**Zu lösende Aufgaben:**
1. In welchen Verfahren spielt laut dem Auszug über falschen Verdacht der falsche Verdacht eine ganz herausragende Rolle?
2. Schreiben Sie aus dem Auszug über falschen Verdacht den Abschnitt wortgetreu ab, der mit „Wenn eine Person“ beginnt und mit „tatsachengerecht oder tatsachenwidrig.“ endet.

**Ausgewählter Auszug:**
Allerdings hat das Thema "Falscher Verdacht" nicht nur im strafrechtlichen Bereich seine Brutstätten. Insbesondere in beamten- und arbeitsrechtlichen Verfahren spielt der falsche Verdacht eine ganz herausragende Rolle. Nicht unerwähnt bleiben dürfen auch die vielen Fälle, in denen in Trennungs- oder Scheidungsprozessen gezielt mit dem Mittel der falschen Verdächtigung agiert wird.

 

05. Falscher Verdacht - Das ist das Kernproblem

 

Ein falscher Verdacht kann durch viele verschiedene Umstände oder Einflüsse aufkeimen und zu schweren Folgen für die Betroffenen führen. Auf die vielfältigen Ursachen komme ich im weiteren Verlauf der Abhandlung zu sprechen.

 

Es geht hierbei aber konkret nur um die Frage: Hat jemand eine strafbare Handlung ausgeführt oder nicht.

 

Es geht hier nicht um die Frage ob sich jemand schuldig fühlt oder nicht. Das ist ein gewaltiger Unterschied.

 

Wenn eine Person tatsachenwidrig verdächtigt wird eine strafbare Handlung begangen zu haben, dann wird das regelmässig unter der Überschrift "Unschuldig unter Verdacht" oder "Unschuldig in Verdacht geraten" verbreitet. Diese Beschreibung ist im Prinzip völlig falsch.

 

Ein Verdacht entsteht entweder berechtigt oder unberechtigt.

Anders ausgedrückt:

Entweder erfolgte die Verdachtserhebung

 tatsachengerecht oder tatsachenwidrig.

**Bereitgestellte Einträge:**

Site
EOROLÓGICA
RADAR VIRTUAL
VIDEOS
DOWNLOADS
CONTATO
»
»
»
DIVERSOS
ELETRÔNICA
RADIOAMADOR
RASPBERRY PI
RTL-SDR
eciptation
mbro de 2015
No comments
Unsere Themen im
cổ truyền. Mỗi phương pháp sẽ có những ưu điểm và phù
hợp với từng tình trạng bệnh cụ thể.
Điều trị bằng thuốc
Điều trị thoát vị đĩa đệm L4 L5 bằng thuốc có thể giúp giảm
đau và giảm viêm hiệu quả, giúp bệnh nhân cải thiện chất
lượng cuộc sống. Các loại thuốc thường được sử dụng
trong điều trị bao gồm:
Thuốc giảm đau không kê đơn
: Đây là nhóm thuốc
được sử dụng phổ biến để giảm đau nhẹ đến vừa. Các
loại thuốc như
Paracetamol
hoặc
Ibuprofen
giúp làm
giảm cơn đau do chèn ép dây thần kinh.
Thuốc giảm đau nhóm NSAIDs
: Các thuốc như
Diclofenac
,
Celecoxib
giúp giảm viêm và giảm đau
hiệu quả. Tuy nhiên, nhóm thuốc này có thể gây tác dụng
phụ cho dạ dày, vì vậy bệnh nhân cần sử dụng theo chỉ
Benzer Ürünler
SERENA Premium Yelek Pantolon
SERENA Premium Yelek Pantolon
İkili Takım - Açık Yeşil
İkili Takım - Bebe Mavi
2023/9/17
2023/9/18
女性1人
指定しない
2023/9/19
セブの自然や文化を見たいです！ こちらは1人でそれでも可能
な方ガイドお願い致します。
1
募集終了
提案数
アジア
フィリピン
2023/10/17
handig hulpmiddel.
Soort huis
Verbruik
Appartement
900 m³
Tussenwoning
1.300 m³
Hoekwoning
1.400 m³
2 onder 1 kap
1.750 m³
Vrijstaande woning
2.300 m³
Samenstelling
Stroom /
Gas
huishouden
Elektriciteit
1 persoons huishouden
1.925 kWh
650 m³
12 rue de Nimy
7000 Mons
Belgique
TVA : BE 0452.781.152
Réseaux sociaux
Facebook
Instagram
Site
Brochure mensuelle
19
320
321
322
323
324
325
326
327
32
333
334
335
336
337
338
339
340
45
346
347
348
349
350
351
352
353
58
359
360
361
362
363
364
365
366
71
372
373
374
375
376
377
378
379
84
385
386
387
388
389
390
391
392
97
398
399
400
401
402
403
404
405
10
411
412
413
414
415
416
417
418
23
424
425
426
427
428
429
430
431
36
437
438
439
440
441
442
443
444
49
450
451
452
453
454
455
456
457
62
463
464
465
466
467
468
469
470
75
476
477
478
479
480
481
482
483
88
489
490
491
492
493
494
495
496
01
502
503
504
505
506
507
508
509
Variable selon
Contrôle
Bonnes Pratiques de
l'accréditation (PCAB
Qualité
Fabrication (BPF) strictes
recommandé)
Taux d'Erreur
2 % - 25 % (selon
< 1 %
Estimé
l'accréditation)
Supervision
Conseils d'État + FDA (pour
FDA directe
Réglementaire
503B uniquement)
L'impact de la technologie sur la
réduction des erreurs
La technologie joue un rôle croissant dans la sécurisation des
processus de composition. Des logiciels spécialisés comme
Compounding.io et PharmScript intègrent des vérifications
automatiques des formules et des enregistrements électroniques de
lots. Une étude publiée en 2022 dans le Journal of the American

**Ergebnisse je Aufgabe:**
1. In beamten- und arbeitsrechtlichen Verfahren.

2.
Wenn eine Person tatsachenwidrig verdächtigt wird eine strafbare Handlung begangen zu haben, dann wird das regelmässig unter der Überschrift "Unschuldig unter Verdacht" oder "Unschuldig in Verdacht geraten" verbreitet. Diese Beschreibung ist im Prinzip völlig falsch.

 

Ein Verdacht entsteht entweder berechtigt oder unberechtigt.

Anders ausgedrückt:

Entweder erfolgte die Verdachtserhebung

 tatsachengerecht oder tatsachenwidrig.